The debate over means-testing Medicare or Social Security benefits, so that higher-income or higher-asset people would get less, has been the subject of a series of posts here (see for example, here, here, here, and here). Now a Bloomberg News headline takes the means-testing argument to an entirely new level: "Taxpayers Billed for Millionaires' Kids at Charter School."
It's a public charter school, so one wonders what exactly Bloomberg News would propose as an alternative policy to prevent the situation it finds so headline worthy. Should the children of millionaires be barred at the doors from public schools that are open to other children? Or should they be forced to pay tuition to attend schools that other children attend tuition-free? Has it not occurred to the Bloomberg editors that the "taxpayers" and the "millionaires" are not two mutually exclusive groups and that millionaires actually turn out to pay a lot of taxes, too? What's next — headlines about how taxpayers pay for roads on which millionaires are also allowed to drive? For playgrounds on which children of millionaires are allowed to run around?

— WHAT IS BEING ASKED —
Write the next paragraph of the commentary above on means-testing and the charter school headline, continuing from its question about playgrounds.

— RECORDED INFORMATION —
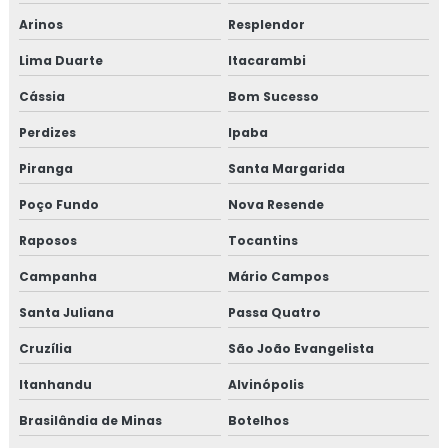
Treinamento em implementação gfsi
Arinos
Resplendor
Treinamento em indicadores de desempenho
Lima Duarte
Itacarambi
Treinamento em iso 14001
Cássia
Bom Sucesso
Perdizes
Ipaba
Treinamento em iso 17025
Piranga
Santa Margarida
Treinamento em iso 9001
Poço Fundo
Nova Resende
Treinamento em legislação de alimentos
Raposos
Tocantins
Treinamento em manipulação de alimentos
Campanha
Mário Campos
Santa Juliana
Passa Quatro
Treinamento em mapeamento de processos e gestão de
riscos
Cruzília
São João Evangelista
Treinamento em microbiologia de alimento
Itanhandu
Alvinópolis
Brasilândia de Minas
Botelhos
Treinamento em microbiologia de alimentos com base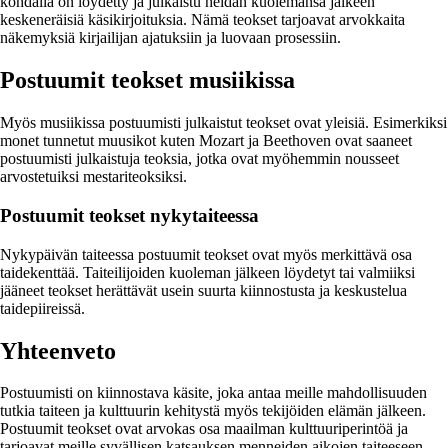
kohdalla on löydetty ja julkaistu heidän kuolemansa jälkeen
keskeneräisiä käsikirjoituksia. Nämä teokset tarjoavat arvokkaita
näkemyksiä kirjailijan ajatuksiin ja luovaan prosessiin.
Postuumit teokset musiikissa
Myös musiikissa postuumisti julkaistut teokset ovat yleisiä. Esimerkiksi
monet tunnetut muusikot kuten Mozart ja Beethoven ovat saaneet
postuumisti julkaistuja teoksia, jotka ovat myöhemmin nousseet
arvostetuiksi mestariteoksiksi.
Postuumit teokset nykytaiteessa
Nykypäivän taiteessa postuumit teokset ovat myös merkittävä osa
taidekenttää. Taiteilijoiden kuoleman jälkeen löydetyt tai valmiiksi
jääneet teokset herättävät usein suurta kiinnostusta ja keskustelua
taidepiireissä.
Yhteenveto
Postuumisti on kiinnostava käsite, joka antaa meille mahdollisuuden
tutkia taiteen ja kulttuurin kehitystä myös tekijöiden elämän jälkeen.
Postuumit teokset ovat arvokas osa maailman kulttuuriperintöä ja
tarjoavat meille syvällisen katsauksen menneiden aikojen taiteeseen.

— WRITTEN ANSWER —
The commenters on the Bloomberg article seem smarter than the headline writer, or than the editor who approved the premise for the story. For example: "to Bloomberg news -- what is the point of this article? That the kids who happen to be born to rich parents are not entitled to public education, much less to a charter school public education?" And, "What a non-issue. I can assure you that the amount of taxes the typical wealthy person pays in California more then offsets any benefit they are getting. It's amazing the greed in this country on all sides."